WHAT TO DO: Print the data verbatim. Leave every image out.

ENTRIES SHOWN:
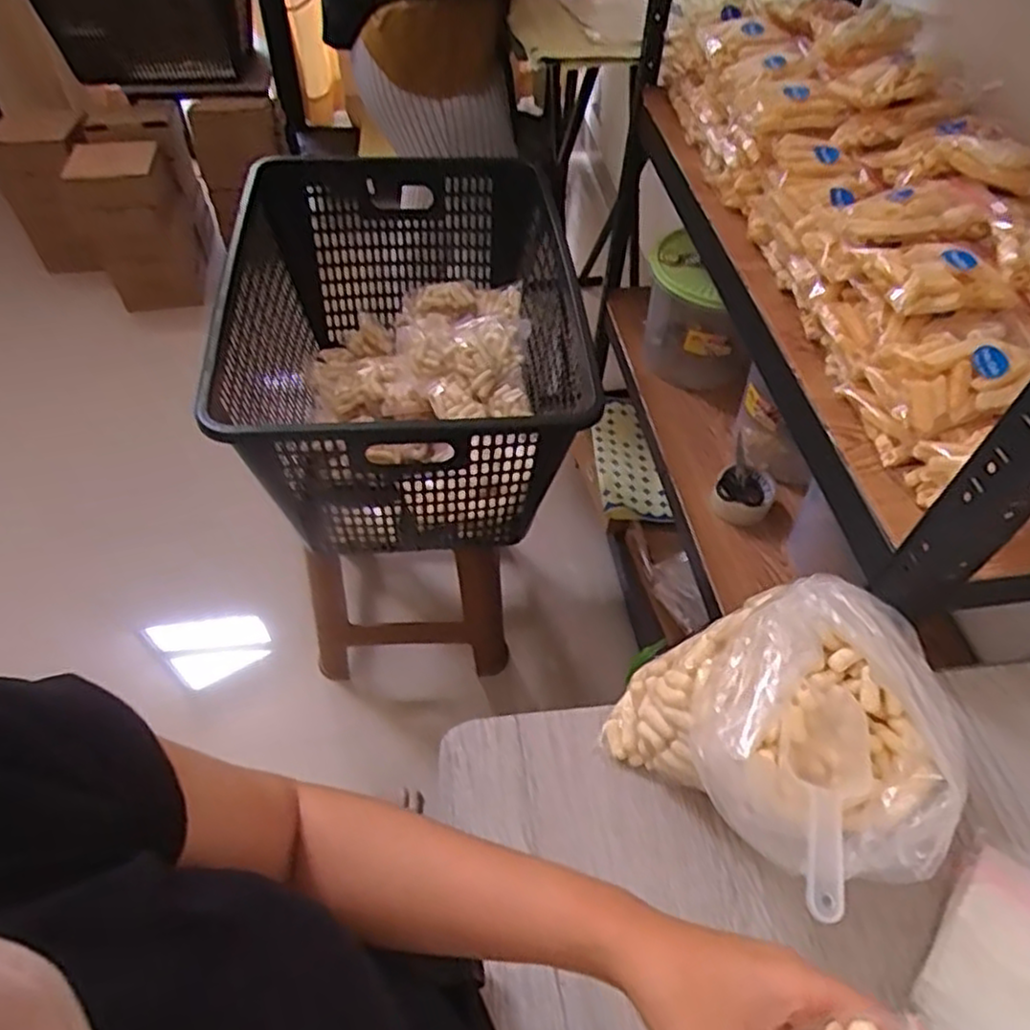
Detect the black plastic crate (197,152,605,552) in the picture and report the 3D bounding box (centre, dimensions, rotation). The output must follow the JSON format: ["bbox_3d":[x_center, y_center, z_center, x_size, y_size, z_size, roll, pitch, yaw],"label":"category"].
[{"bbox_3d":[-0.144,-0.246,1.026,0.437,0.293,0.611,-4,53,-4],"label":"black plastic crate"}]

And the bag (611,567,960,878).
[{"bbox_3d":[0.179,0.157,0.488,0.201,0.176,0.165,0,53,-2],"label":"bag"}]

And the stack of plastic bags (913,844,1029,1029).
[{"bbox_3d":[0.337,0.300,0.483,0.089,0.014,0.139,31,58,20],"label":"stack of plastic bags"}]

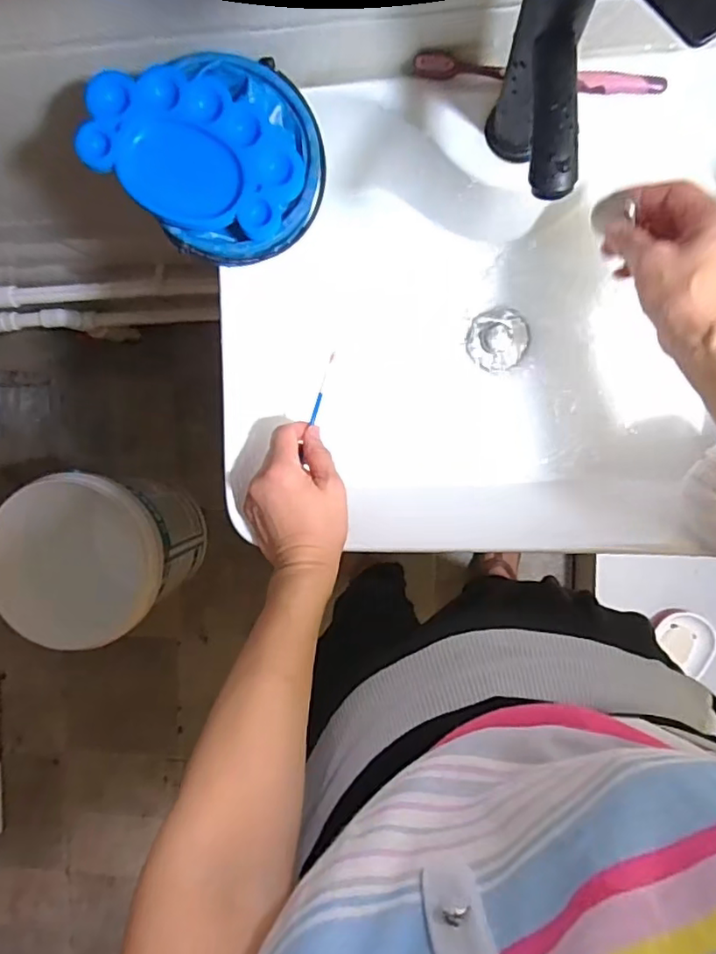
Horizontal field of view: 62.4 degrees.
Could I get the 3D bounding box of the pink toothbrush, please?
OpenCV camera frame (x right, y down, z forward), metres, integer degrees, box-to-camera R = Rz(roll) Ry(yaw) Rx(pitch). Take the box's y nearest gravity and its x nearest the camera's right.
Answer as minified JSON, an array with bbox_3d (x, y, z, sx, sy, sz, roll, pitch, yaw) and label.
[{"bbox_3d":[0.132,-0.293,0.432,0.180,0.013,0.015,7,93,6],"label":"pink toothbrush"}]

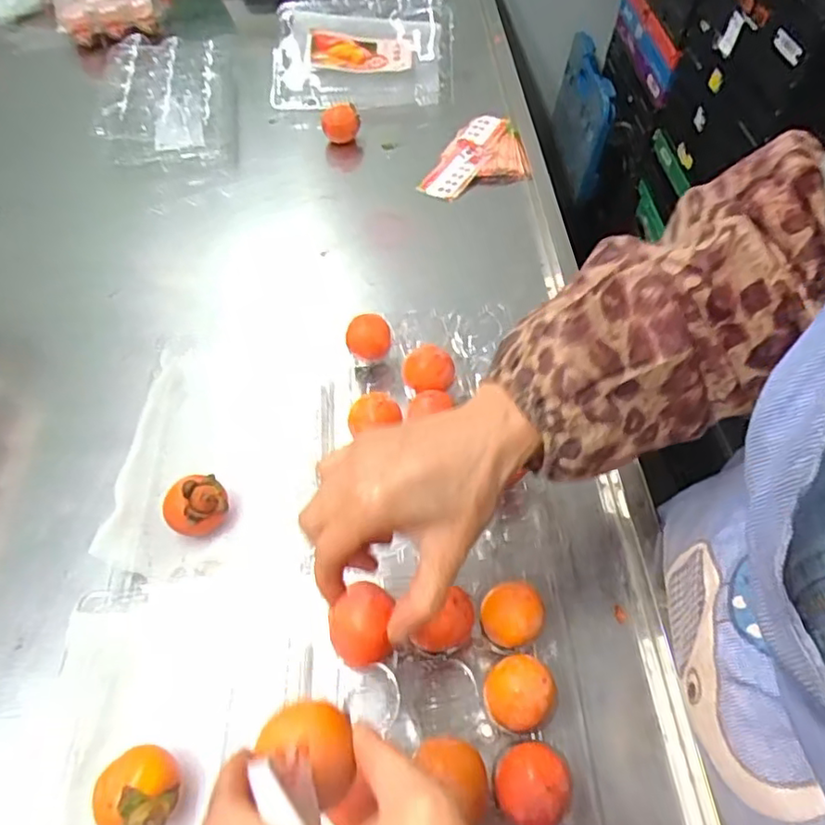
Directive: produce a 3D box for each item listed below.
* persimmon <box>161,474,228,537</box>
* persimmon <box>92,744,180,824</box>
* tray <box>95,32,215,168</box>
[{"bbox_3d":[-0.150,0.068,0.432,0.041,0.038,0.033,-28,59,-19],"label":"persimmon"},{"bbox_3d":[-0.146,0.205,0.334,0.038,0.043,0.043,-18,56,-13],"label":"persimmon"},{"bbox_3d":[-0.302,-0.383,0.758,0.137,0.073,0.215,-6,54,-7],"label":"tray"}]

REPLY:
Detect the black plastic crate (197,152,605,552) in the picture and report the 3D bounding box (centre, dimensions, rotation). The output must follow the JSON format: ["bbox_3d":[x_center, y_center, z_center, x_size, y_size, z_size, roll, pitch, yaw],"label":"category"].
[{"bbox_3d":[-0.144,-0.246,1.026,0.437,0.293,0.611,-4,53,-4],"label":"black plastic crate"}]

And the bag (611,567,960,878).
[{"bbox_3d":[0.179,0.157,0.488,0.201,0.176,0.165,0,53,-2],"label":"bag"}]

And the stack of plastic bags (913,844,1029,1029).
[{"bbox_3d":[0.337,0.300,0.483,0.089,0.014,0.139,31,58,20],"label":"stack of plastic bags"}]

Horizontal field of view: 62.4 degrees.
Could I get the 3D bounding box of the pink toothbrush, please?
OpenCV camera frame (x right, y down, z forward), metres, integer degrees, box-to-camera R = Rz(roll) Ry(yaw) Rx(pitch). Take the box's y nearest gravity and its x nearest the camera's right.
Answer as minified JSON, an array with bbox_3d (x, y, z, sx, sy, sz, roll, pitch, yaw) and label.
[{"bbox_3d":[0.132,-0.293,0.432,0.180,0.013,0.015,7,93,6],"label":"pink toothbrush"}]

Directive: produce a 3D box for each item listed below.
* persimmon <box>161,474,228,537</box>
* persimmon <box>92,744,180,824</box>
* tray <box>95,32,215,168</box>
[{"bbox_3d":[-0.150,0.068,0.432,0.041,0.038,0.033,-28,59,-19],"label":"persimmon"},{"bbox_3d":[-0.146,0.205,0.334,0.038,0.043,0.043,-18,56,-13],"label":"persimmon"},{"bbox_3d":[-0.302,-0.383,0.758,0.137,0.073,0.215,-6,54,-7],"label":"tray"}]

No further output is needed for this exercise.